In the aspect of growth promotion, Sangrovit's active ingredient, sanguinarine, has two important pharmacological properties, namely anti-inflamatory and anti-microbial, similar to those of antibiotic growth promoters (AGPs), especially cycline and macrolide groups, which have been proposed for growth enhancement of AGPs (Dibner and Richards, 2005; Niewold, 2007; Modi et al., 2011). Consequently, the growth-promoting effect of sanguinarine caused by these mechanisms is possible. However, Sangrovit WS showed neither positive nor negative effect on shrimp's growth, determined by body weight, and survival rate in the present study. This may be a consequence of losing some Sangrovit WS from the surface of pelleted feeds due to the high solubility of Sangrovit WS. So the actual dose of Sangrovit WS in shrimp diets may be lower than the expected dose which obscured the growth-promoting effect.

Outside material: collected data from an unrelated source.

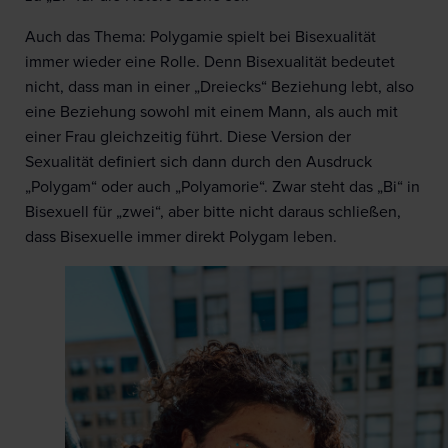
Auch das Thema: Polygamie spielt bei Bisexualität
immer wieder eine Rolle. Denn Bisexualität bedeutet
nicht, dass man in einer „Dreiecks“ Beziehung lebt, also
eine Beziehung sowohl mit einem Mann, als auch mit
einer Frau gleichzeitig führt. Diese Version der
Sexualität definiert sich dann durch den Ausdruck
„Polygam“ oder auch „Polyamorie“. Zwar steht das „Bi“ in
Bisexuell für „zwei“, aber bitte nicht daraus schließen,
dass Bisexuelle immer direkt Polygam leben.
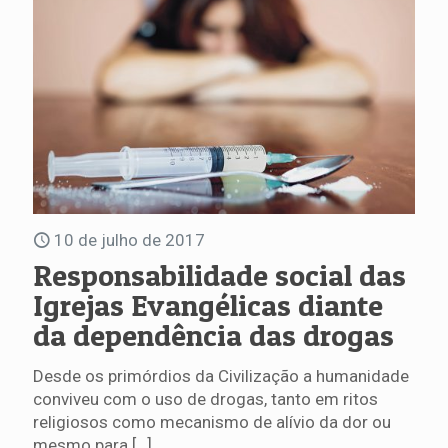
10 de julho de 2017
Responsabilidade social das
Igrejas Evangélicas diante
da dependência das drogas
Desde os primórdios da Civilização a humanidade
conviveu com o uso de drogas, tanto em ritos
religiosos como mecanismo de alívio da dor ou
mesmo para
[…]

However, the antimicrobial activity of Sangrovit WS in this study was visible. Sangrovit WS could reduce a number of bacterials, both Vibrio spp. and total bacteria, in the intestine of shrimp, especially on days 10 and 20 after being challenged with V harveyi. These results are likely due to the antimicrobial property of sanguinarine alkaloid, by two possible mechanisms of action, namely compromising microbial cytoplasmic membrane (Obiang-Obounou et al., 2011) or perturbing FtsZ assembly dynamics in the Z ring which resulted in bacterial cytokinesis inhibition (Beuria et al., 2005). The ability of Sangrovit to reduce pathogenic bacteria in the intestine of animals was also reported by Gharib Naseri et al. (2012).

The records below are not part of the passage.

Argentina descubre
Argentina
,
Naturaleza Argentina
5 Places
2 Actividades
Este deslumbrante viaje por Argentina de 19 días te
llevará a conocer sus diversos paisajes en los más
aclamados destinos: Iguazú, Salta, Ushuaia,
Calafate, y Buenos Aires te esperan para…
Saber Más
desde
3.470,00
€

The histopathological study showed a slight difference in the appearance of hepatopancreas between the control group and Sangrovit WS-fed groups. The hepatopancreas of shrimp in the control group had a few granulomatous lesions as a result of VV harveyi infection similar to the results obtained by Jiravanichpaisala et al. (1994). However, the normal histopathology of the hepatopancreas of the Sangrovit WS-fed groups could be a results of the anti-inflamatory property of sanguinarine, as reported in other studies (Chaturvedi et al., 1997; Vrba et al., 2004; Dvorák et al., 2006; Niu et al., 2012, 2013). Moreover, the anti-inflammatory effect of Sangrovit in the present study was consistent with a recent study by Vrublová et al., (2010). Meanwhile, the histopathological study of the intestines of shrimp from all groups showed no sign of bacterial infection. This may be because of the low number of V harveyi in the water. The quantities of Vibrio spp. in the intestine of all groups on the final day were not significantly different from each other.
In conclusion, this study revealed that Sangrovit WS could reduce the total number of bacteria in the intestine of shrimp. However, the effect on the growth and survival rate of shrimp was unclear. The benefit of using Sangrovit WS as anti-inflamatory in shrimp or as an alternative to antibiotics for the control pathogenic bacterial infection is promising.